WHAT TO DO
Format every line of the listing below as a numbered list, omitting blank lines.

Extracted page text

=== Begin Enclosure ===

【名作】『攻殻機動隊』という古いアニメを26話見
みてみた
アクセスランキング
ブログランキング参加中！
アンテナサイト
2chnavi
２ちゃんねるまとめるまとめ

=== End Enclosure ===

TASK SOLUTION
1. 【名作】『攻殻機動隊』という古いアニメを26話見
2. みてみた
3. アクセスランキング
4. ブログランキング参加中！
5. アンテナサイト
6. 2chnavi
7. ２ちゃんねるまとめるまとめ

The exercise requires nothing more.